Przeciwwagę dla Wenclów stanowi klan Roliczów, z którego pochodzi Hanna. Jest to rodzina z tradycjami AK-owskimi i antykomunistycznymi oraz kultywowaną od pokoleń profesją adwokacką. Hanna ma przyrodnią siostrę Matyldę, atrakcyjną singielkę pracującą w korporacji. To jej oczami dokładnie przyglądamy się przeróżnym typom korporacyjnym - od „zimnej korporacyjnej suki”, która psychicznie maltretuje podwładnych, przez „szuję z prowincji gotową na wszystko”, miałkich wazeliniarzy, aż po współczesnych bohaterów walczących z głupotą. Nie zabrakło też przedstawiciela środowiska artystycznego - zdolnego malarza, któremu zdarzyło się współpracować z bezduszną firmą Matyldy przy kampanii reklamowej...
Akcja rozgrywa się przede wszystkim w Warszawie, w jej „świątyniach kapitalizmu” i w inteligenckich ostojach. To rodzące się znów do życia miasto, niegdyś eleganckie, ze swoją niezłomną historią, jest doskonałym tłem losów dwóch wspomnianych rodzin.

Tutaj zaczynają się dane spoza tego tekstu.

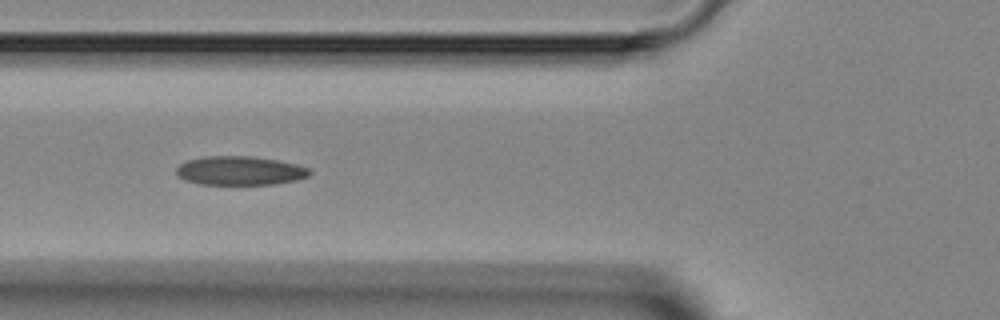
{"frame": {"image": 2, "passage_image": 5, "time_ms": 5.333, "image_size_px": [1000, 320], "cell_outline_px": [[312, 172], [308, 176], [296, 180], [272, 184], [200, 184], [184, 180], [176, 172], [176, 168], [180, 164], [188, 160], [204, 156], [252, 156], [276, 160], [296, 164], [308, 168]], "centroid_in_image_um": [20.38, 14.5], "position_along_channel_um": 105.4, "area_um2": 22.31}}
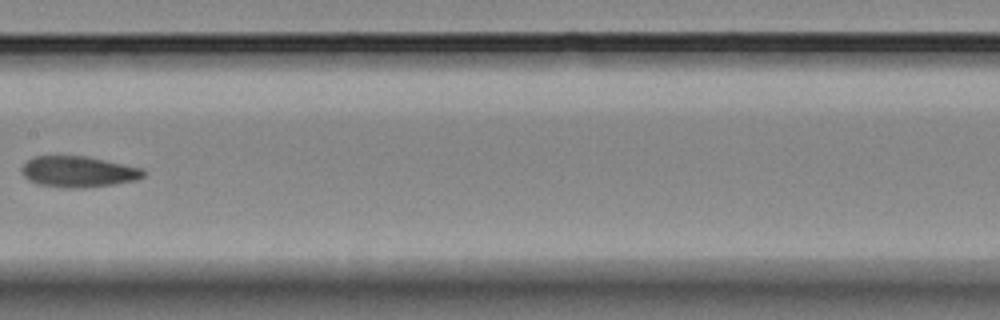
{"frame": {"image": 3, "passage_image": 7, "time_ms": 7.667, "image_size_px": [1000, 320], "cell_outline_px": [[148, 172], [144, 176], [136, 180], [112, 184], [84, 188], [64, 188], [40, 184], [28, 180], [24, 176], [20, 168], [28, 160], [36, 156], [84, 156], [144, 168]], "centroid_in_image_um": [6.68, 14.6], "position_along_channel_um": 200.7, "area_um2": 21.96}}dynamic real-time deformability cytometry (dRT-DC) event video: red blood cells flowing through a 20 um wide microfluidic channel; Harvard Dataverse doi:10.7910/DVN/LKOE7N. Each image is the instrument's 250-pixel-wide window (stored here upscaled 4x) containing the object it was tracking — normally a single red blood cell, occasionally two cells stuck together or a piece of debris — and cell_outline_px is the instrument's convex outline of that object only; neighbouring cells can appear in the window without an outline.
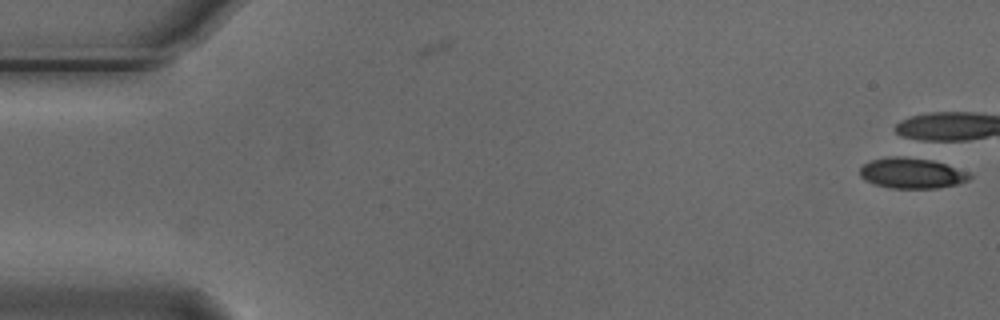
{"species": "Egyptian fruit bat (a non-hibernating species)", "species_latin": "Rousettus aegyptiacus", "temperature_condition": "cold", "stored_images_in_passage": 2, "camera_frame_rate_fps": 3000, "um_per_image_px": 0.085, "animal": {"sex": "male"}, "frame": {"image": 1, "passage_image": 2, "time_ms": 0.333, "image_size_px": [1000, 320], "cell_outline_px": [[972, 176], [968, 180], [956, 184], [936, 188], [892, 188], [876, 184], [860, 176], [860, 168], [864, 164], [872, 160], [884, 156], [924, 156], [968, 172]], "centroid_in_image_um": [77.52, 14.67], "position_along_channel_um": 7.5, "area_um2": 19.77}}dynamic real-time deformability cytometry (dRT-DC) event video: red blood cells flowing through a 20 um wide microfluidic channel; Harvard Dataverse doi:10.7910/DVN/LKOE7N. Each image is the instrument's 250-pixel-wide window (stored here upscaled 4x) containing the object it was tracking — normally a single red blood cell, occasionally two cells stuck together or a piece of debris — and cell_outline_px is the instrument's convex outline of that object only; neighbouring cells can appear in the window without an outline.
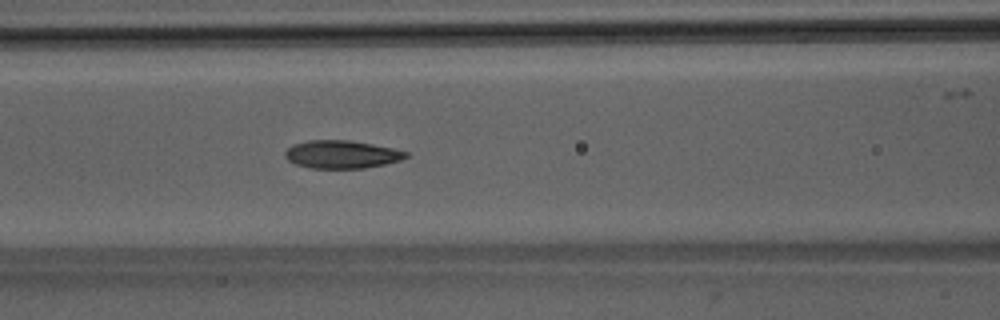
{"species": "Egyptian fruit bat (a non-hibernating species)", "species_latin": "Rousettus aegyptiacus", "temperature_condition": "room temperature", "stored_images_in_passage": 52, "camera_frame_rate_fps": 3000, "um_per_image_px": 0.085, "animal": {"sex": "male"}, "frame": {"image": 1, "passage_image": 22, "time_ms": 7.0, "image_size_px": [1000, 320], "cell_outline_px": [[408, 156], [400, 160], [384, 164], [364, 168], [308, 168], [296, 164], [288, 160], [284, 156], [284, 152], [292, 144], [308, 140], [348, 140], [372, 144], [392, 148], [408, 152]], "centroid_in_image_um": [29.0, 13.12], "position_along_channel_um": 137.6, "area_um2": 19.65}}
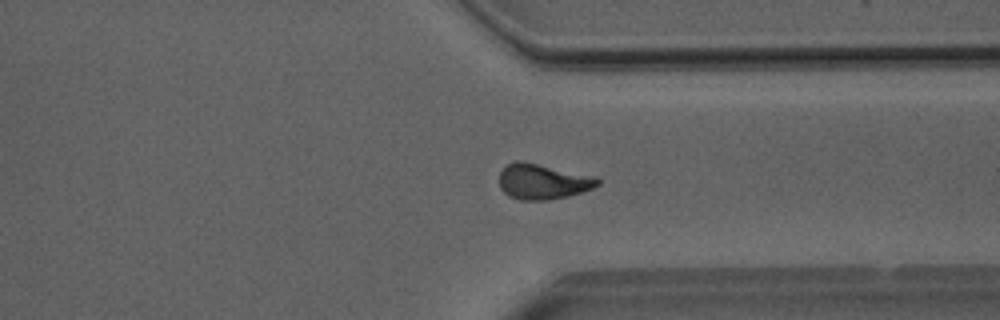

Rodzina Wenclów to doskonały, chwilami niezwykle zabawny obraz formującej się polskiej klasy średniej w jej naturalnym środowisku - kancelariach prawniczych, agencjach reklamowych i dużych korporacjach, wzbogacony celnymi obserwacjami jej komicznych zachowań i pierwotnych cech. „Próżność... to mój ulubiony grzech” – mówi w finale Adwokata Diabła John Milton grany przez Ala Pacino.